PTP is not currently a member of:

  • The Online News Association (we may apply)
  • The Institute for Nonprofit News (we may apply)
  • The Society of Professional Journalists (we may apply as a press organization)
  • Any trade association

If PTP becomes a member of any press, journalism, or transparency organization, the membership will be disclosed here.


10. Press Exemption Reference

This document is published in support of PTP's claim to press exemption under federal and state electioneering communication laws, and to support PTP's position as a "newspaper, magazine, book, or other similar communication" within the meaning of 11 C.F.R. § 104.15(b) (the news exception to the FEC sale-or-use prohibition).

PTP regularly publishes news, commentary, and data on candidates and public officials in editorial form, applies the editorial discipline described in §§ 2-6, and operates as an independent publication consistent with traditional press functions.
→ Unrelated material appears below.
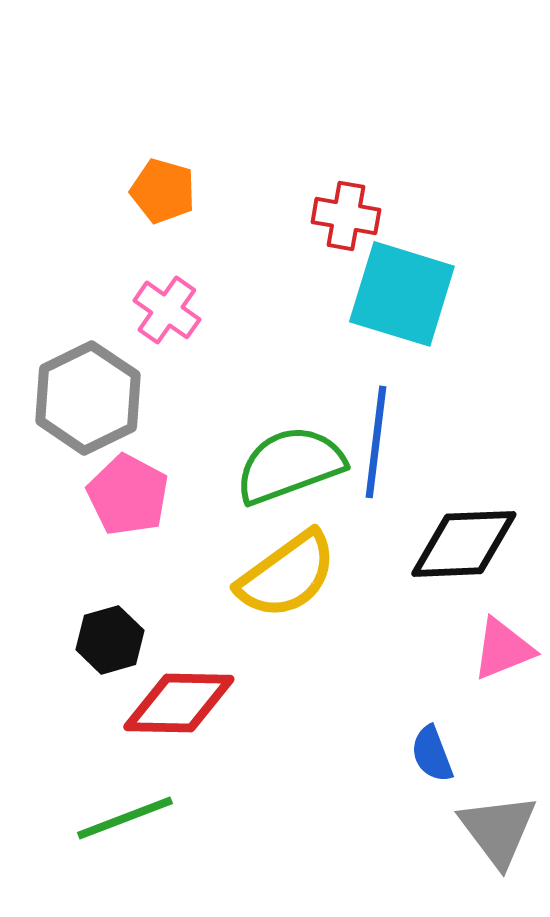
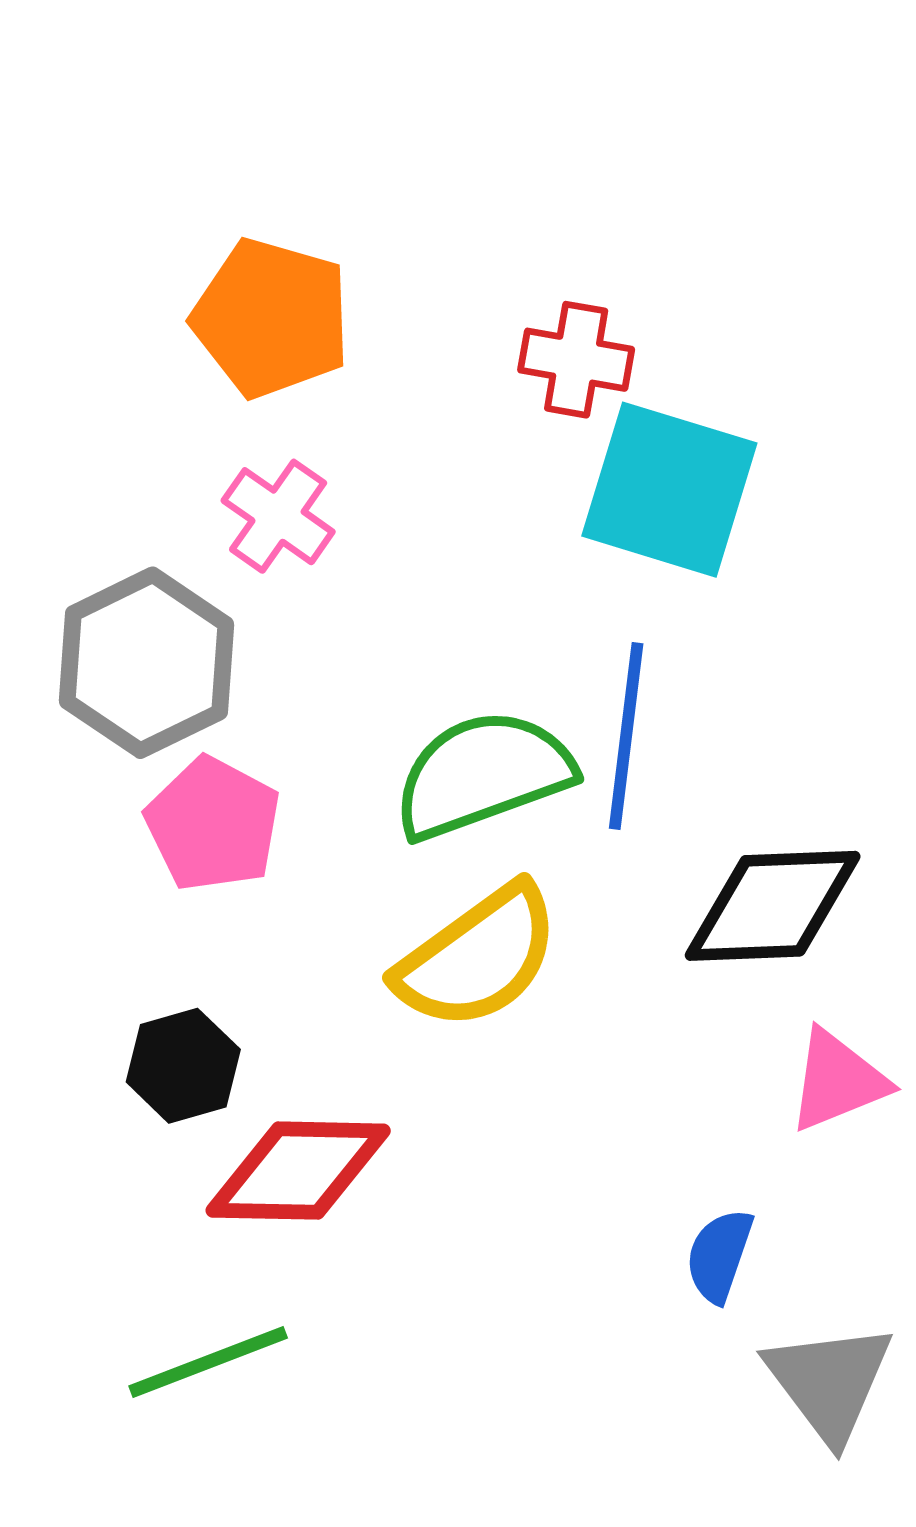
orange pentagon: (163, 191) -> (271, 318), size x1.5
blue semicircle: (432, 754) -> (719, 1255), turned 40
PTP is not owned or controlled by any candidate, party, or political committee.

This is not legal advice but a public statement of our editorial framework.


11. Changes to This Document

This document is updated as PTP's editorial practices evolve. Material changes are dated and summarized at the top of the document. The version history is preserved in PTP's public repository.


12. Acknowledgments

This statement draws on:

  • Society of Professional Journalists Code of Ethics
  • Online News Association editorial standards
  • The Trust Project's indicators of news quality
  • Standards developed by The Markup, ProPublica, and other transparency-oriented news organizations

We aim to meet these standards as a small, founder-led publication.